Motion Büchel: Abschaffung des Fünfrappenstücks
26. März 2013
Erschienen in: Blick, St. Galler Tagblatt, Luzerner Zeitung, div. Privatradios

Meine Motion zur Abschaffung des "Fünfräpplers" hat Emotionen ausgelöst. Dazu ein paar Berichte, zum Beispiel im BLICK:

www.blick.ch/news/politik/fuenfraeppler-abschaffen-id2250457.html

oder im St. Galler Tagblatt (hier hat der Journalist "vergessen" mit mir zu reden und sich über die Beweggründe zu informieren:

 

Büchel und die kleine Münze

Das Parlament in Bern versinkt in einer Vorstösse-Flut. Dennoch produzieren Politiker laufend neue. Auch der St. Galler SVP-Nationalrat Roland Rino Büchel nimmt sich mit einer gestern eingereichten Motion eines Themas an, das dem Volk unter den Nägeln brennt: Er fordert vom Bundesrat die Abschaffung des Fünfräpplers. Die kleine Münze habe ihre Bedeutung verloren. Und doch sind gemäss Büchel noch rund 1 000 000 000 Stück im Umlauf. Diese Münzen blähten die Portemonnaies auf oder würden gehortet. Selbst ein «Fünfermocken» koste heute 20 Rappen. Zudem rechnet Büchel damit, dass gewisse Produkte nach der Abschaffung eher günstiger werden.

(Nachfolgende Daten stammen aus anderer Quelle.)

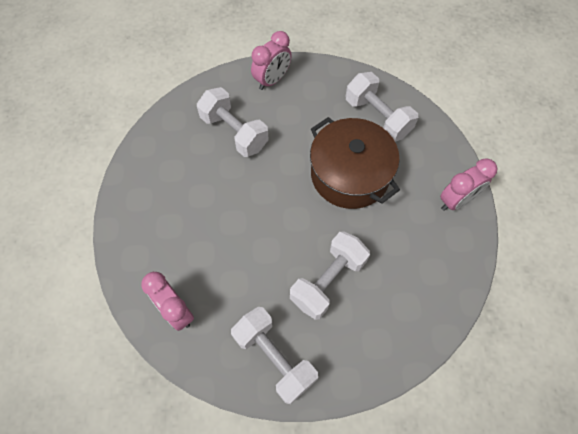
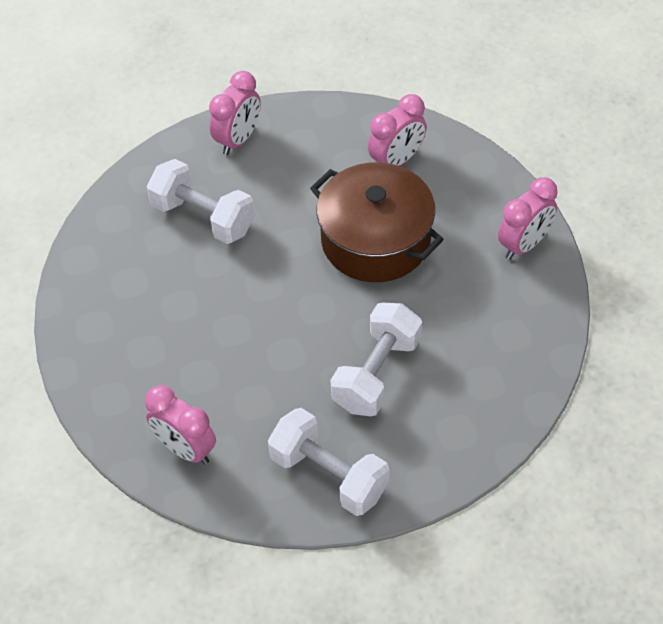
camera: 10 degrees left, 10 degrees down
white dumbbell [346,72,418,142] -> pink clock [368,94,427,166]

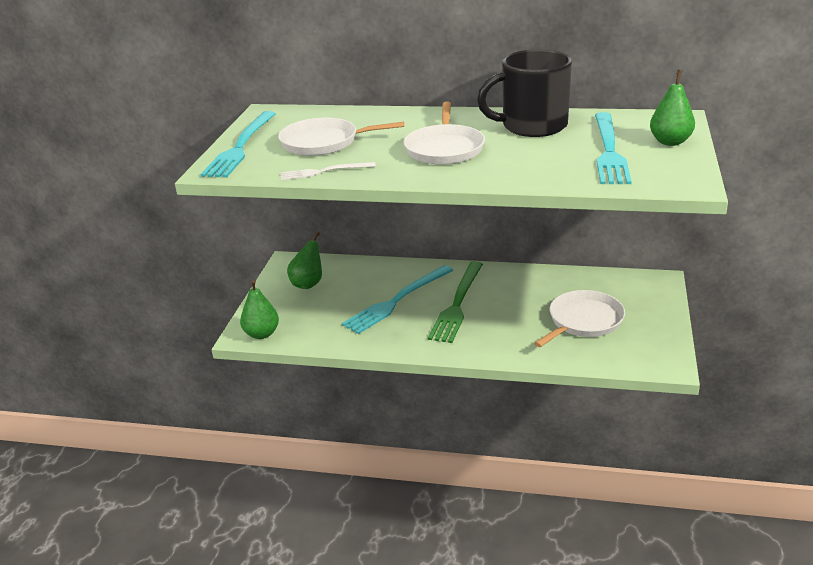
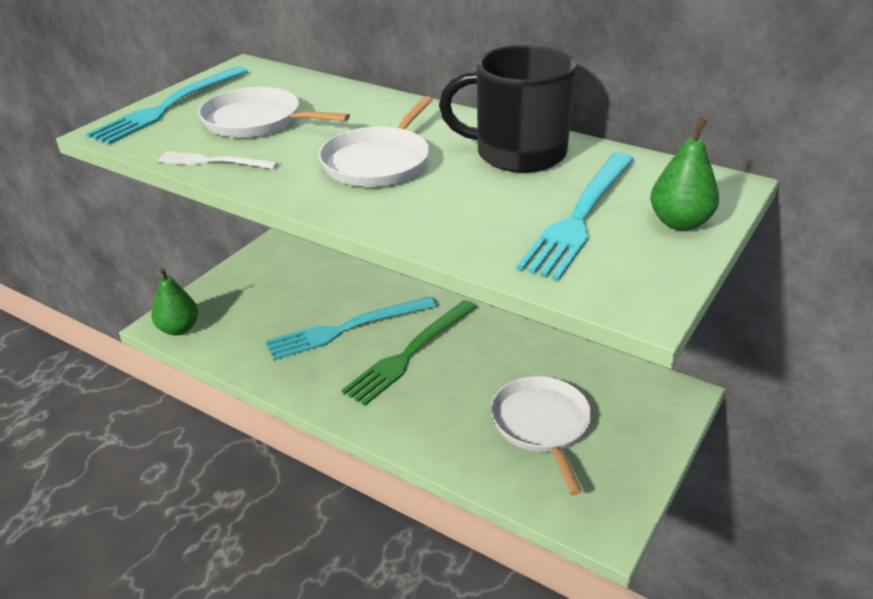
camera: 20 degrees right, 5 degrees up
green pear [287,232,322,289] -> none
white pan [534,290,625,347] -> white pan turned 75 degrees counterclockwise [491,376,592,495]

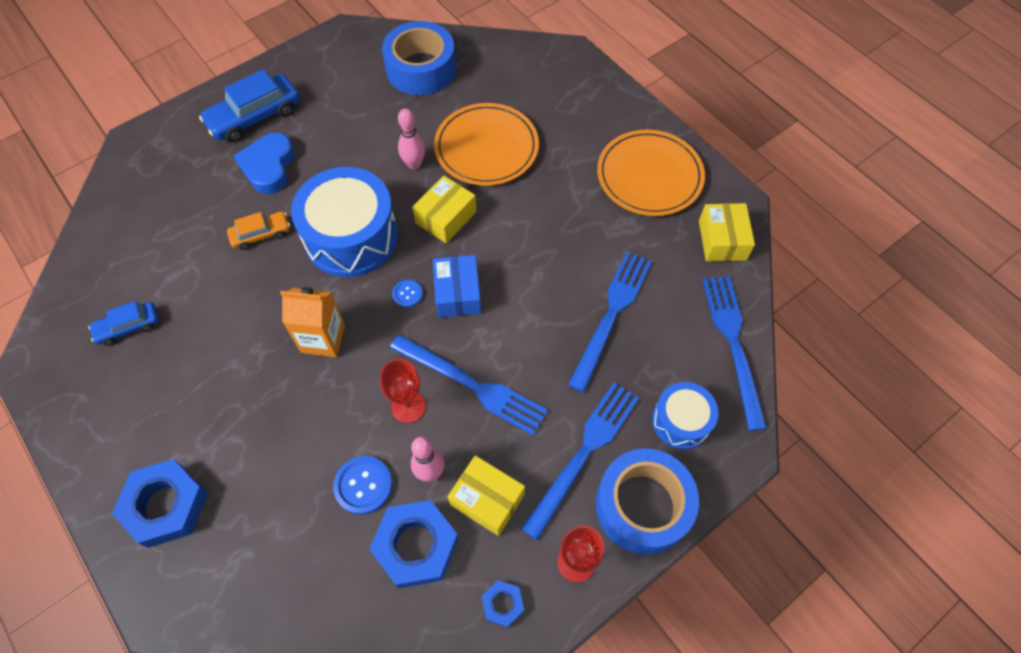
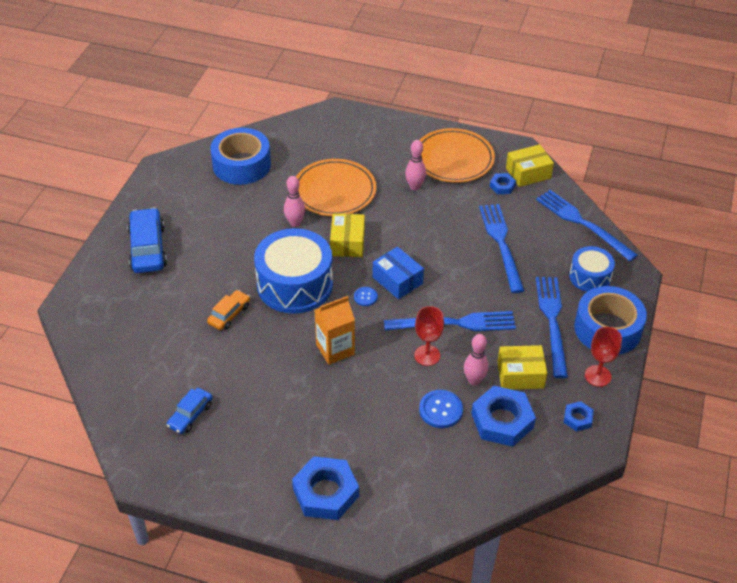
camera: 35 degrees left, 15 degrees down
blue car [199,69,300,142] -> blue car turned 150 degrees clockwise [127,207,167,273]
blue heart [234,132,295,194] -> none
yellow box [699,203,755,261] -> yellow box turned 75 degrees counterclockwise [506,144,554,187]
none -> pink bowling pin [405,140,426,190]
none -> blue nut [490,173,516,194]

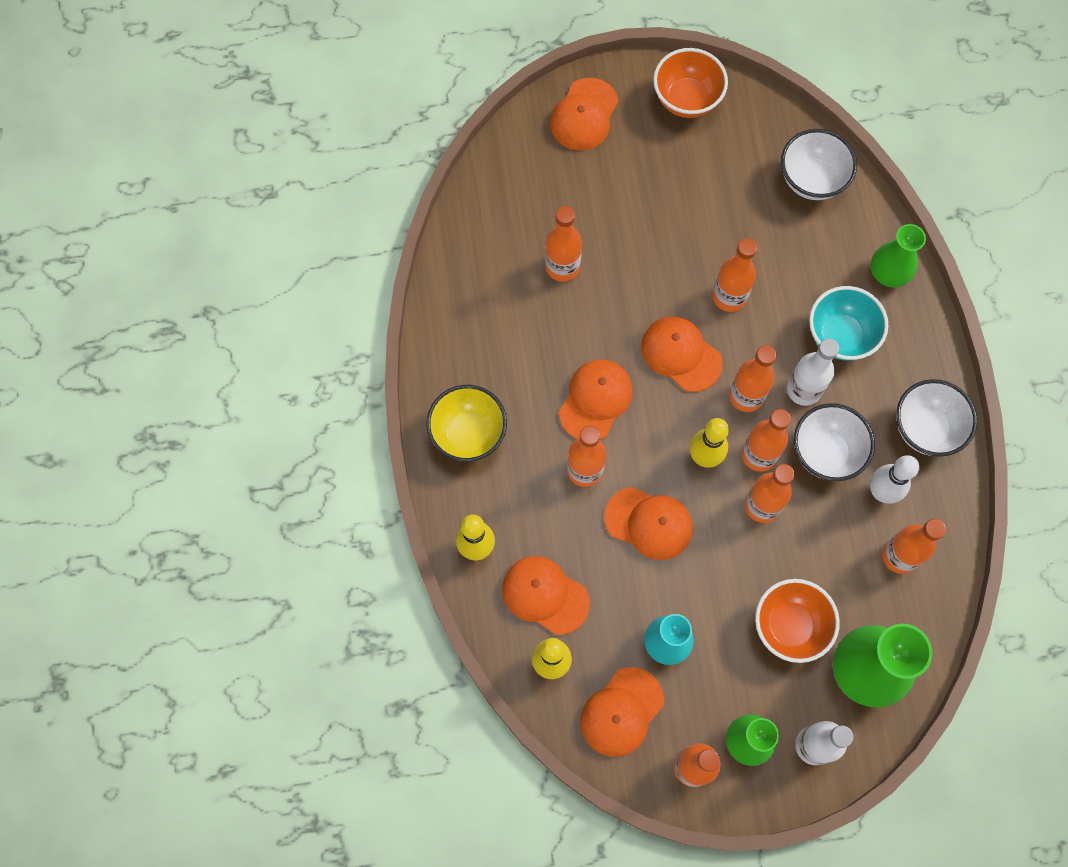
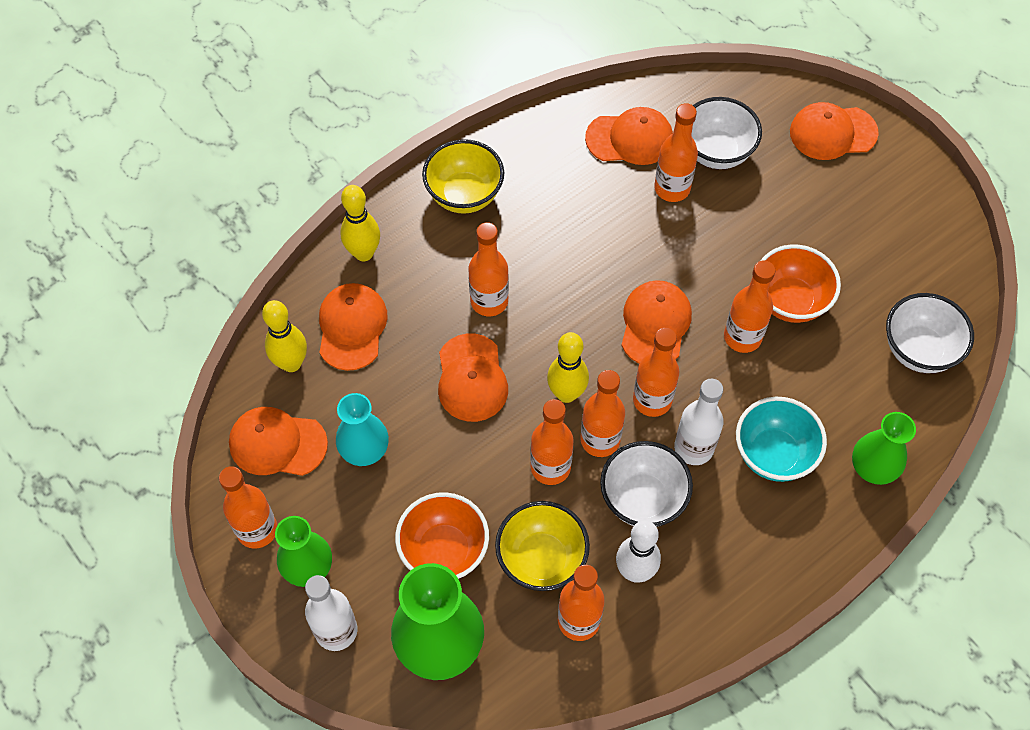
camera: 60 degrees right, 10 degrees down
orange cap [559,359,633,440] -> orange cap moved to [585,107,673,165]
orange bowl [653,48,728,118] -> orange bowl moved to [761,244,841,323]
white bowl [896,379,977,456] -> white bowl moved to [691,97,762,169]
none -> yellow bowl [495,501,590,591]

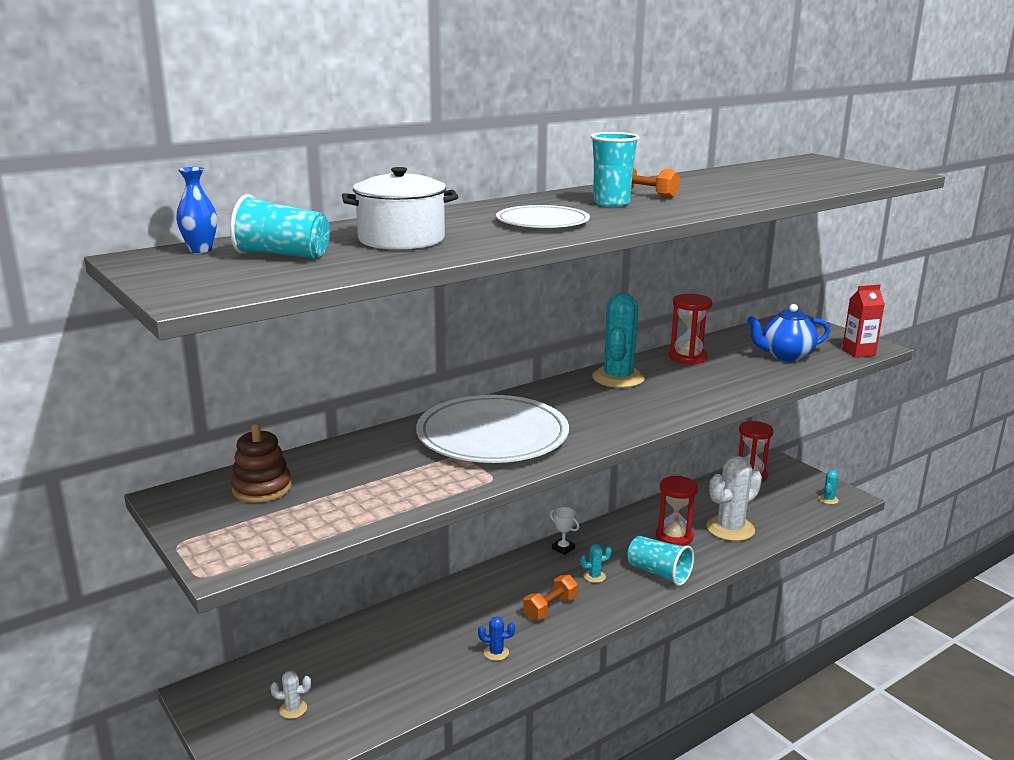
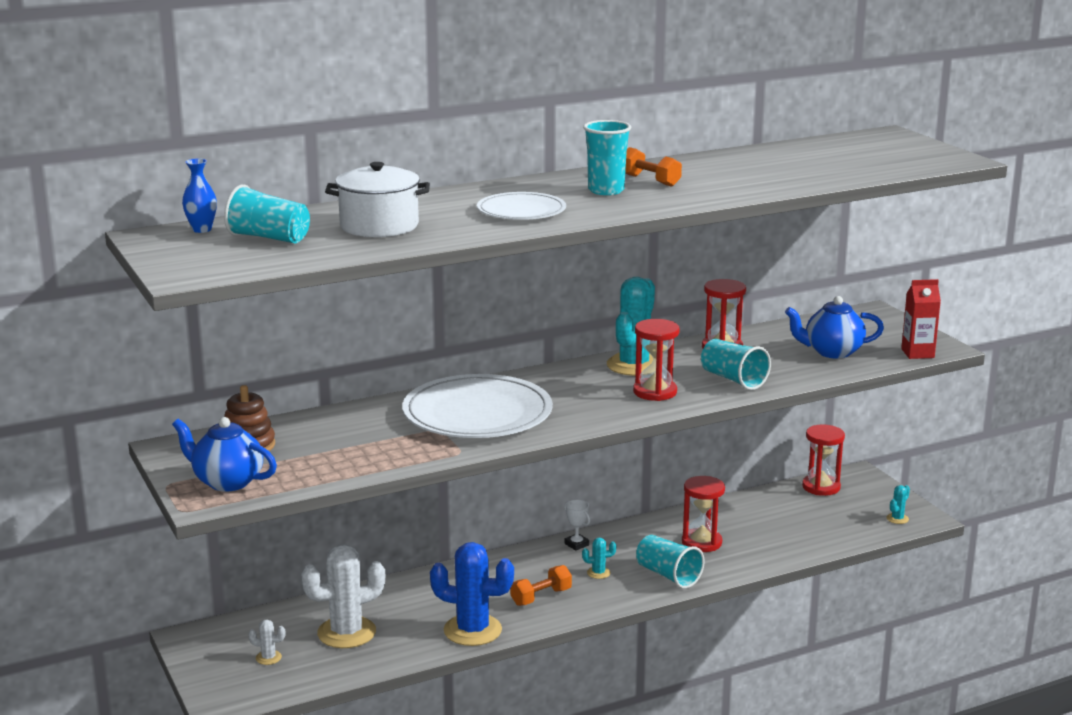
camera: 10 degrees right, 0 degrees up
blue cactus [478,616,515,661] -> blue cactus [430,542,514,646], size x2.33
white cactus [706,456,762,541] -> white cactus moved to [301,544,385,648]
none -> blue teapot [172,417,277,492]
none -> red hourglass [633,319,679,401]
none -> turquoise cup [701,339,771,390]

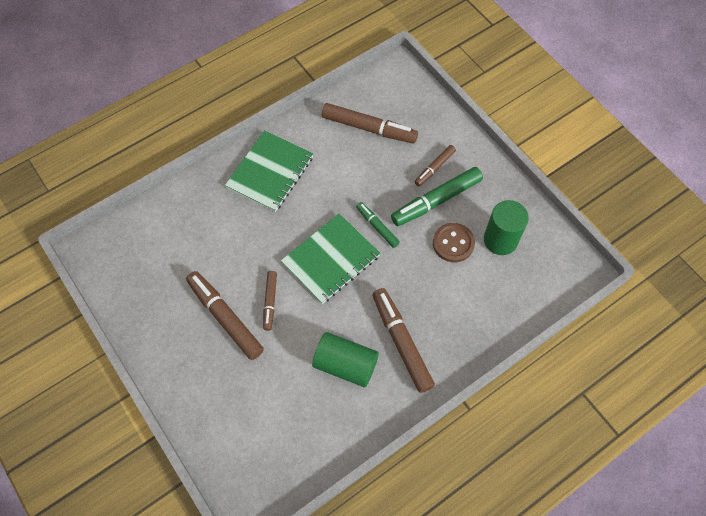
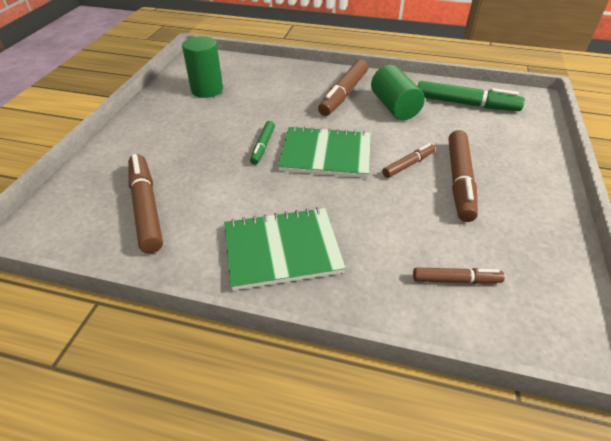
camera: 130 degrees left, 20 degrees down
green marker [391,167,483,226] -> green marker moved to [418,81,525,111]
brown marker [415,145,456,186] -> brown marker moved to [413,268,505,284]
brown button [433,223,475,262] -> none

Die CVP kam 2005 jedoch zu einem entgegengesetzten Schluss: Die Abschaffung des Fünfräpplers könnte den Familien schaden. Damals scheiterte der letzte Versuch, die kleine Münze abzuschaffen. Büchels neuer Anlauf ist nicht gratis: Die Beantwortung eines Vorstosses kostet die Bundesverwaltung im Schnitt rund 6000 Franken. Die Parlamentsdienste sollten Büchel diese Kosten in Rechnung stellen, falls sein Vorstoss versenkt wird – in Form von 120 000 Fünfräpplern. (tga)

 

Hier der Inhalt der Motion zur "Abschaffung des Fünfrappenstücks":

Der Bundesrat wird beauftragt zu veranlassen, dass künftig auf die Produktion der Fünfrappenstücke verzichtet wird und dass die Münzen ausser Kurs gesetzt werden. Dabei ist dem Eidgenössischen Finanzdepartement (EFD) genügend Zeit zu gewähren, damit es die dazu notwendigen Massnahmen treffen und umsetzen kann.

Begründung:

Heute findet das Fünfrappenstück fast keine Verwendung mehr. Die kleine Münze büsst ihre Bedeutung als Zahlungsmittel je länger je mehr ein. Trotzdem sind rund 1‘000‘000‘000 Stück im Umlauf. Eine Milliarde Münzen blähen die Portemonnaies unnötig auf oder werden irgendwo gehortet.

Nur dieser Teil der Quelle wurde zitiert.